Daemon interface

A daemon is the source of authority for one or more mKTL items; when a client gets or sets an item value, that request is handled by the daemon. Exactly how that request gets handled is entirely up to the daemon code; there are no restrictions imposed by the mKTL protocol itself, it is up to the daemon to resolve any consistency issues or conflicting requests.

The default behavior of the Store is to act as a caching key/value store: values come in, values go out, they may or may not persist across restarts depending on the configuration. This behavior is rarely sufficient for an application; a typical daemon will implement custom code behind the getting and setting of individual items. The Python interface described here expects the user to create custom subclasses of Store, which in turn may instantiate custom subclasses of Item. Background threads are used widely, polling and callbacks in particular are two areas where dedicated per-item background threads will invoke any/all registered methods; the author of any custom code should not assume that calls arriving via these mechanisms will be serialized or thread-safe to any meaningful degree.

Daemon.Store class

The Store class is the entry point and overall organization for the daemon; while it provides a common storage location for daemon-wide functions, such as handling requests and publishing broadcasts, from the perspective of the developer the Store is a container for the Item instances that define the actual behavior of the system. An incoming request, for example, is not handled by the Store, it is passed to the appropriate Item instance for proper handling.
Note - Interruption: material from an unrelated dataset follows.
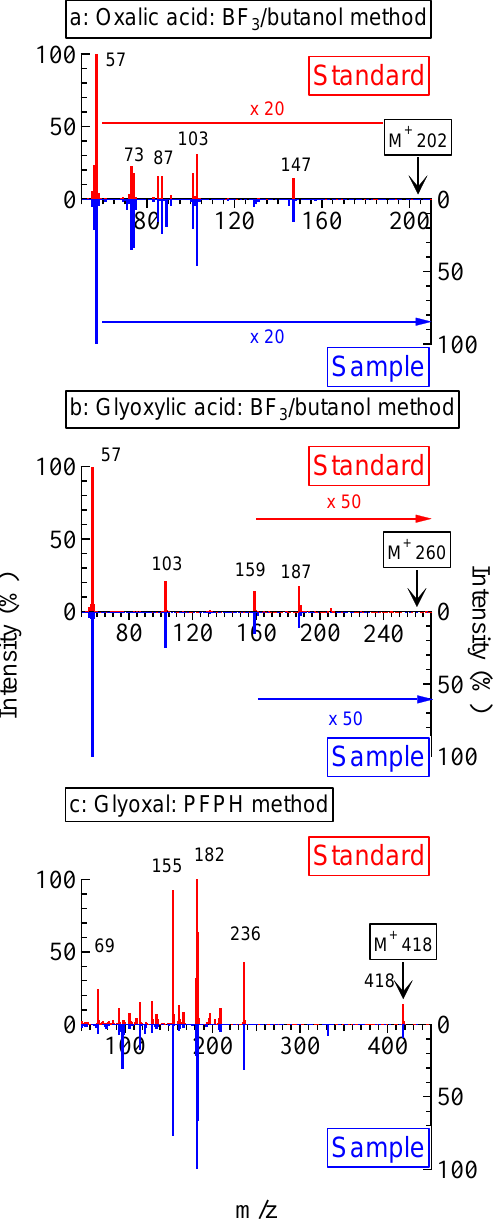
Fig. 5. Mass spectra of some of the products identified by UPLC- Figure 5. Mass spectra of selected products identified by UPLC-ESI-ToF-MS under condition (B). 2 ESI-ToF-MS under condition (B). Mass spectra of other products identified by UPLC-ESI-ToF-MS can be found in Fig. S12 in the Mass spectra of other products by UPLC-ESI-ToF-MS can be found in Figure S12 in the Supporting 3 Supplement. Information. 4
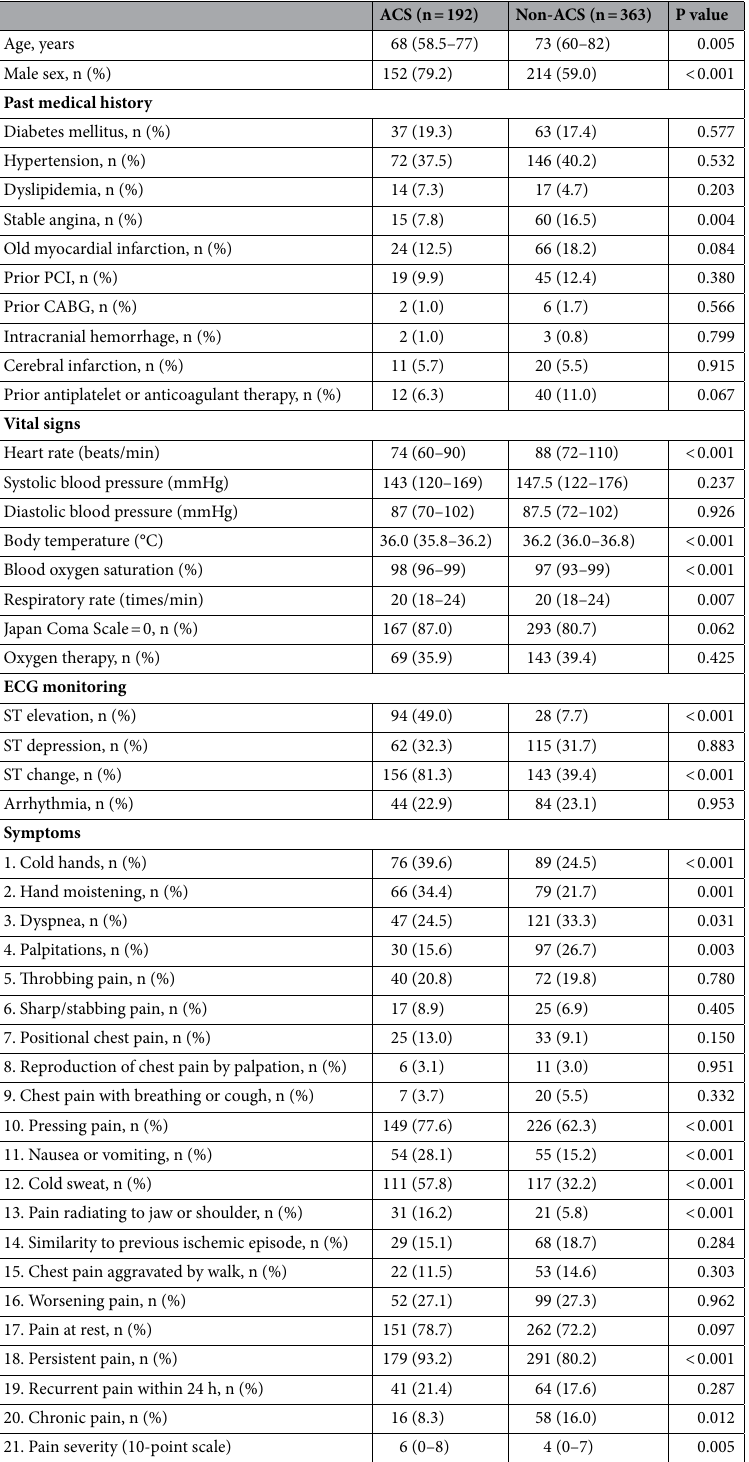
Table 1. Baseline characteristics and clinical outcomes in the internal cohort. Data are presented as median and interquartile range for continuous features. P- values were calculated using Pearson’s chi-square test or Mann–Whitney U test. CABG (coronary artery bypass grafting), ECG (electrocardiogram), PCI (percutaneous coronary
The Store also defines the initialization sequence, if any, for the daemon: which steps to take upon startup, which Item subclasses to invoke for specific items, whether other initialization steps must occur such as defining a common communication point to access a hardware controller, or whether the initial state of a set of items needs to be manipulated before proceeding with routine operations.

In nearly all cases the developer will need to create a custom Store subclass to satisfy the operational goals of an individual daemon.

Daemon.Item class

The bulk of any daemon-specific logic will occur in Item subclasses. This is where requests get handled, where data gets interpreted, where logic is defined that could span items within and without the boundaries of the containing Store instance.

Subclass definitions of the Item.req_refresh(), Item.req_set(), and Item.validate() methods are especially important for defining any custom behavior. Any method with a req_ prefix is part of the handling chain for an inbound request, with :func`Item.req_get` and Item.req_set() implementing entry points for their respective operations, though if necessary Item.req_get() calls Item.req_refresh() in order to acquire the most recent value.

markd executable

The markd executable provides a command-line interface to invoke a persistent daemon executing a Store subclass as described above. It is the natural starting point for any persistent daemon implementing the scheme described in this document, since that is the precise purpose it is written for.

Refer to the section covering markd in the Executables documentation for additional details.